> [PROBLEM REQUIREMENTS] In the records, copy everything from the line containing "At this point, I'm" down to the line containing "scp my images", swapping "AWS" for "EC2" and leaving everything else the same.

> [MATERIAL TO PROCESS]
-=-=-=-=-
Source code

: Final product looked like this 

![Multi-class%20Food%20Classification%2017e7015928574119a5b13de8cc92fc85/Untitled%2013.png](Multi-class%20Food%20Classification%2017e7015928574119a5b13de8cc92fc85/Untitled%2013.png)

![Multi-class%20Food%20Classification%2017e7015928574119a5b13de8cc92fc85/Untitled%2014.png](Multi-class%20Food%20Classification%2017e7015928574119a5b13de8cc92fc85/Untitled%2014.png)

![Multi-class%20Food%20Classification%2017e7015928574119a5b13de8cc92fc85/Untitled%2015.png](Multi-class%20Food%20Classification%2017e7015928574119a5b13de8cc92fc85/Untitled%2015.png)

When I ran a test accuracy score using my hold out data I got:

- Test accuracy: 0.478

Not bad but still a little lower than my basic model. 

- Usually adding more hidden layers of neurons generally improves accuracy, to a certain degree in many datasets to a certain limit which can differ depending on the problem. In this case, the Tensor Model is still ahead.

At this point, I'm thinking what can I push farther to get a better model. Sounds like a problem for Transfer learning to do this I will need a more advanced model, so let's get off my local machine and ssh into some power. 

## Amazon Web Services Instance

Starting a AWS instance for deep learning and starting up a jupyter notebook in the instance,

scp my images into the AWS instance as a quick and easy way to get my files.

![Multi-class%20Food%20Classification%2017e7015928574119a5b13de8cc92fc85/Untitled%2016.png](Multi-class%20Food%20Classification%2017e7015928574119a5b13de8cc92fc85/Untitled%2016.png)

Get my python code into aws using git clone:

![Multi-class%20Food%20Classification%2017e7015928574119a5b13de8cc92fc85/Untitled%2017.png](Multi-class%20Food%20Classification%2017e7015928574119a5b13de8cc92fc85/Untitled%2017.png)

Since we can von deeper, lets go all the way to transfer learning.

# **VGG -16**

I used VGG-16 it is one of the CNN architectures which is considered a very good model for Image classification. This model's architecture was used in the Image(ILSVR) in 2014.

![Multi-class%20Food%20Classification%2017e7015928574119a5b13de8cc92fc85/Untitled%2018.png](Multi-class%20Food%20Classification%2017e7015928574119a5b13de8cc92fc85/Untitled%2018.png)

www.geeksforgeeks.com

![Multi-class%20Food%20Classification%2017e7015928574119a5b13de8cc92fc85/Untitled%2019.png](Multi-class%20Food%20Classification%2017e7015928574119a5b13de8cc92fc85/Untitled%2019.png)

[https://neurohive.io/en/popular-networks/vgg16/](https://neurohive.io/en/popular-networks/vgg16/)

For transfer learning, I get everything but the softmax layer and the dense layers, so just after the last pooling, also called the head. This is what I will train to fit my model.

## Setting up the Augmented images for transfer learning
-=-=-=-=-
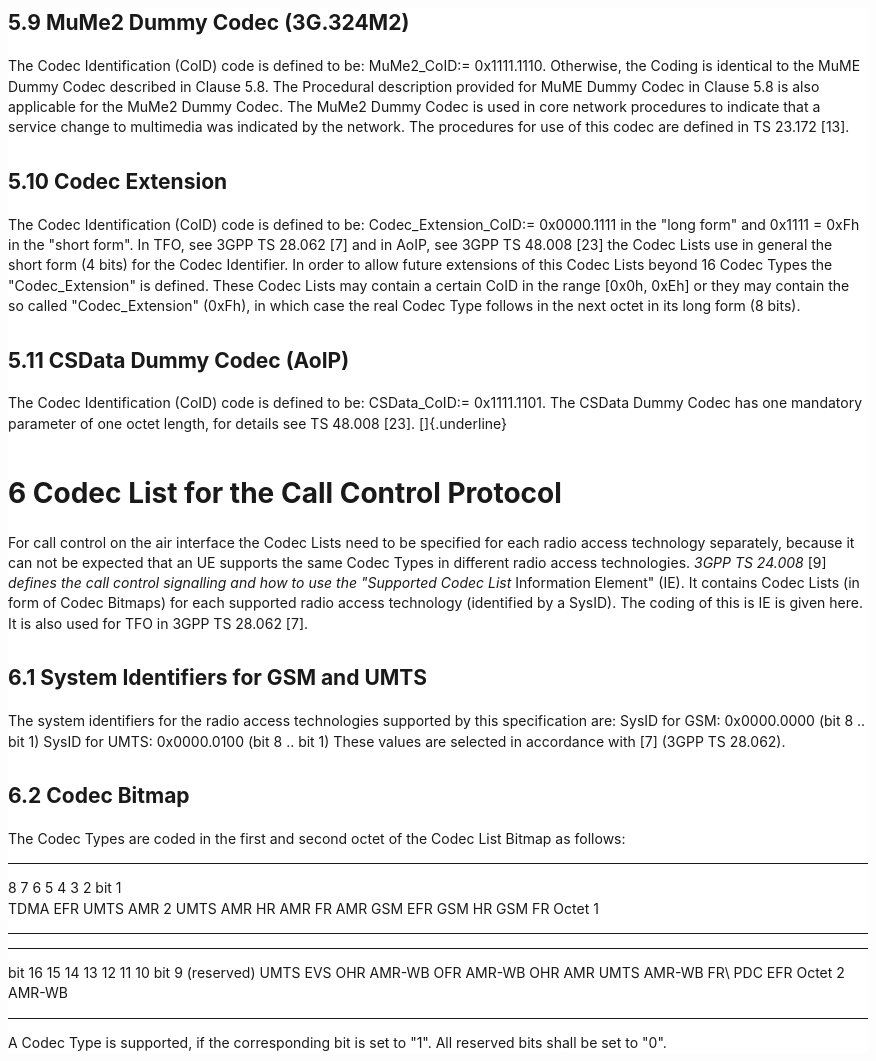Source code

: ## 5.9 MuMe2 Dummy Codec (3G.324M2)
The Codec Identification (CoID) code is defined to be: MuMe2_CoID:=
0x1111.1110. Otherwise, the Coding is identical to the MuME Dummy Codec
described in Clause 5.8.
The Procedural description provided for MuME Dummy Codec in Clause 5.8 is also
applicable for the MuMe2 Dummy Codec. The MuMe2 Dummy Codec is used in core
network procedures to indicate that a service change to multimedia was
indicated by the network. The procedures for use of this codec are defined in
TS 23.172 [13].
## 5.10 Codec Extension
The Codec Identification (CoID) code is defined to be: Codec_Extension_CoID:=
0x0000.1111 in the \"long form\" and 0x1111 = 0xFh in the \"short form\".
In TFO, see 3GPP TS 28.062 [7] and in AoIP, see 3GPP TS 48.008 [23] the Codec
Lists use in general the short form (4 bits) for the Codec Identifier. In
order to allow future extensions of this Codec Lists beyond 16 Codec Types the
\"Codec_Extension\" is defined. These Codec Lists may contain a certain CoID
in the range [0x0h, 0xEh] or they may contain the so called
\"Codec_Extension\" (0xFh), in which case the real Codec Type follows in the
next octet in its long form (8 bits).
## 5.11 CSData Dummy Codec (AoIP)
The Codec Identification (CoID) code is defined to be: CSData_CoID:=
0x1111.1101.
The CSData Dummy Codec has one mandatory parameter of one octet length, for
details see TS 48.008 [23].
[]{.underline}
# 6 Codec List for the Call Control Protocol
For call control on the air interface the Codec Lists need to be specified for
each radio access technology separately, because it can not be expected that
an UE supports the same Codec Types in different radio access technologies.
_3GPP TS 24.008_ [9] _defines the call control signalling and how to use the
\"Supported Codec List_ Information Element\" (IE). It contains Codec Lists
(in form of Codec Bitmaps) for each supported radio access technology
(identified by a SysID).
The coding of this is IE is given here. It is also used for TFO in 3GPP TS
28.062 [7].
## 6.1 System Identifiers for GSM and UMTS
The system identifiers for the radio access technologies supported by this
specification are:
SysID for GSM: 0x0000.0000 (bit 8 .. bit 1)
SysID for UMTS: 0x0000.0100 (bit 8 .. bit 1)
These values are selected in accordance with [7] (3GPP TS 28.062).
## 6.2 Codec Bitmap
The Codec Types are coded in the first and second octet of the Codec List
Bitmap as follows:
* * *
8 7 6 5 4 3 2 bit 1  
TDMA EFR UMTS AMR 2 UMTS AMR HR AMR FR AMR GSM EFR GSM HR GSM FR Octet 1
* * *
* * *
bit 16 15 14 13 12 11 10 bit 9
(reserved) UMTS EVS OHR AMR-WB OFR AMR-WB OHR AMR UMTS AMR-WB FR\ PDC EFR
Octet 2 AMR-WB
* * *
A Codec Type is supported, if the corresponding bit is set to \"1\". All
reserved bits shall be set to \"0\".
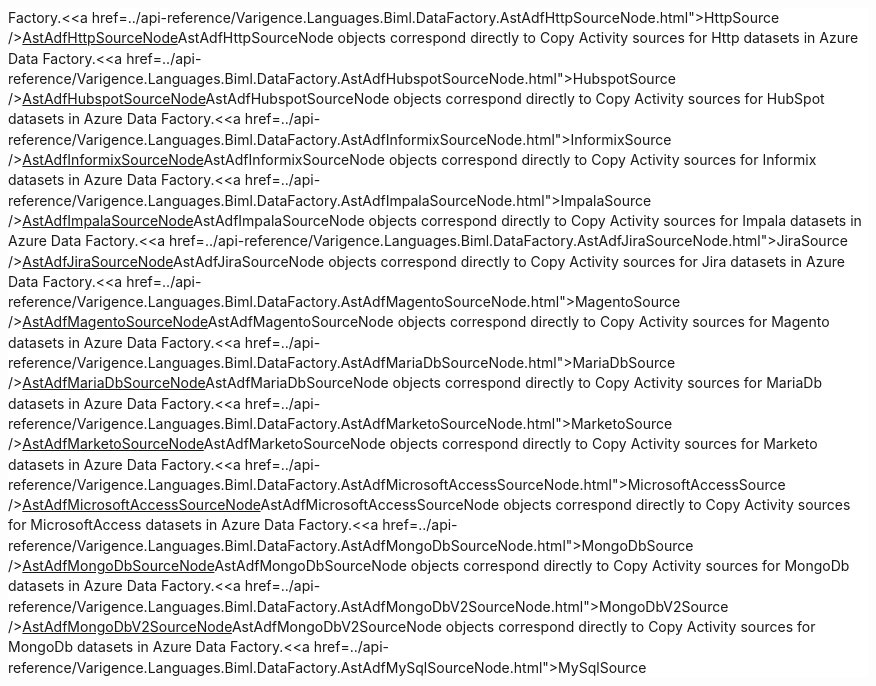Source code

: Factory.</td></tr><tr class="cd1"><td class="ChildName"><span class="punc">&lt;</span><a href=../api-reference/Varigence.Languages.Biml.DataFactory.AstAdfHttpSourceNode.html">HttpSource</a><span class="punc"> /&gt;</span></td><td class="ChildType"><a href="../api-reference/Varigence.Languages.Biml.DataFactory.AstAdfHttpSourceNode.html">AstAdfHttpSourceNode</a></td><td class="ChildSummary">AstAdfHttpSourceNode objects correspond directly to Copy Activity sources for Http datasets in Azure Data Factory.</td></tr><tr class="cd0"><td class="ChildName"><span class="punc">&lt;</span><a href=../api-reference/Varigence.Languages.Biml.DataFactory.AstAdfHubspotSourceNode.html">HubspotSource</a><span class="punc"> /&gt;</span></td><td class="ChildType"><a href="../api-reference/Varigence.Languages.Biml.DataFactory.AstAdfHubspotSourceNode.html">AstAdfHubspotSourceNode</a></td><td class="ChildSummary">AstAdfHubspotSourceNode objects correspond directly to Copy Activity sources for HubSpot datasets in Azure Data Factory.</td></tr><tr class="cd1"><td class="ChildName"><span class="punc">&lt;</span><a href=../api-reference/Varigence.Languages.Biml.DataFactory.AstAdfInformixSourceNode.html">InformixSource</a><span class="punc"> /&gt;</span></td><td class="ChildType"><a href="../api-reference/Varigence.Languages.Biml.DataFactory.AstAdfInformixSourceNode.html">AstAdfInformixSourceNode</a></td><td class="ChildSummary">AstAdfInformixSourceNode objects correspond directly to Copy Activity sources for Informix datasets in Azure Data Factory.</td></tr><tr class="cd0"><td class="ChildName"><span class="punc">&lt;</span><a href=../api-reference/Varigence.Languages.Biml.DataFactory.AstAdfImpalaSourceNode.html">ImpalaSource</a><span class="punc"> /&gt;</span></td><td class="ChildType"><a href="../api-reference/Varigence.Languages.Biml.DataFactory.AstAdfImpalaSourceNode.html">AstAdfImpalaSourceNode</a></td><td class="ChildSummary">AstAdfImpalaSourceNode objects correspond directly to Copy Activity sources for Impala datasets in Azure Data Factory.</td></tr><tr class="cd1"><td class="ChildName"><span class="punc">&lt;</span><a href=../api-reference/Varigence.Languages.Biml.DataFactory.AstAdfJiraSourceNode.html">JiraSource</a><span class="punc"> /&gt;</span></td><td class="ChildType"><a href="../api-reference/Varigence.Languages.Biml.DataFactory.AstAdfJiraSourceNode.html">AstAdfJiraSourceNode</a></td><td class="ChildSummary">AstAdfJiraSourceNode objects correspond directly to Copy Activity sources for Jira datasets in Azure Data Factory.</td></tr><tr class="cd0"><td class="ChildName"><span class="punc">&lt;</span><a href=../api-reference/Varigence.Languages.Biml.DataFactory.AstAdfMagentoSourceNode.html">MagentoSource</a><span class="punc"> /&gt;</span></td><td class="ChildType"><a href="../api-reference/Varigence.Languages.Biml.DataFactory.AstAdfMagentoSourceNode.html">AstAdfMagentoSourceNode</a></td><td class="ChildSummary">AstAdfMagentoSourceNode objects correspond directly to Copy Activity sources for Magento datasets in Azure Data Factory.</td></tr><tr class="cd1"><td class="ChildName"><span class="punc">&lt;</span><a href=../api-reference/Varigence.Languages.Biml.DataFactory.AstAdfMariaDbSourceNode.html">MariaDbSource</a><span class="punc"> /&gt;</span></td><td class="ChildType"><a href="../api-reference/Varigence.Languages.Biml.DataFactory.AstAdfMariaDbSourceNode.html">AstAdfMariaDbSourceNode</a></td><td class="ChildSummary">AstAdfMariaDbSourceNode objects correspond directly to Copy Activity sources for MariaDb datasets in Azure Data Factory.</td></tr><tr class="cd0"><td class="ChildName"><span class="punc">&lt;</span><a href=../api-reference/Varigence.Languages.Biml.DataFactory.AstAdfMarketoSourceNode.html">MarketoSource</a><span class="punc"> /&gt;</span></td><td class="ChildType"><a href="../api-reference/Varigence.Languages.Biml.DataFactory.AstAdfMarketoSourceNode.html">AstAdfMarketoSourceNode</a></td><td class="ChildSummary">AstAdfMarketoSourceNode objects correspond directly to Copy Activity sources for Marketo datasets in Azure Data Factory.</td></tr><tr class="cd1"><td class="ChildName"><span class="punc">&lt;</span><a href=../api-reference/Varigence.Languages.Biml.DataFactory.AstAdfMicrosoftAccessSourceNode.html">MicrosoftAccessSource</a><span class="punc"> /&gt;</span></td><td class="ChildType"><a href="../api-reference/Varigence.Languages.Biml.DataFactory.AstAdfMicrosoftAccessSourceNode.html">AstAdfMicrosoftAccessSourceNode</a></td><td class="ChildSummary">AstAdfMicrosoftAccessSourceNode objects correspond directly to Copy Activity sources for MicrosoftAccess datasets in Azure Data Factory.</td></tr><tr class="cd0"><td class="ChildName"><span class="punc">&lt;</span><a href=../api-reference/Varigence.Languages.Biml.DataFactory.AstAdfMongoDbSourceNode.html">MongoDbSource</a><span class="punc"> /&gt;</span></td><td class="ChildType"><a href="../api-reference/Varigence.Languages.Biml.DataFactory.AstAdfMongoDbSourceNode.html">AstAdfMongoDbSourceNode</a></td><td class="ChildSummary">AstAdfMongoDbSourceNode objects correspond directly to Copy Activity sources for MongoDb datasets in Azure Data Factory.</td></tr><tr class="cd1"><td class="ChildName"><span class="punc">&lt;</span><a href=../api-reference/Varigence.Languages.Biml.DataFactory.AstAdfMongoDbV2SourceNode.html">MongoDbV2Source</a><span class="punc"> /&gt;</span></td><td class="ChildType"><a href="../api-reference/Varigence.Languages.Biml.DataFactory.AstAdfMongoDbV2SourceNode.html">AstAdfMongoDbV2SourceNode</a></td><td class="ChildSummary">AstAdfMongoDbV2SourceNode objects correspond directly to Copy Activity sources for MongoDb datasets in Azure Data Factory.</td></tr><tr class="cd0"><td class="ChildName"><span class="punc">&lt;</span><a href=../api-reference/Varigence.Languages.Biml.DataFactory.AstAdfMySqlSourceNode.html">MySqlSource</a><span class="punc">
-=-=-=-=-
> [REPLY]
At this point, I'm thinking what can I push farther to get a better model. Sounds like a problem for Transfer learning to do this I will need a more advanced model, so let's get off my local machine and ssh into some power. 

## Amazon Web Services Instance

Starting a EC2 instance for deep learning and starting up a jupyter notebook in the instance,

scp my images into the EC2 instance as a quick and easy way to get my files.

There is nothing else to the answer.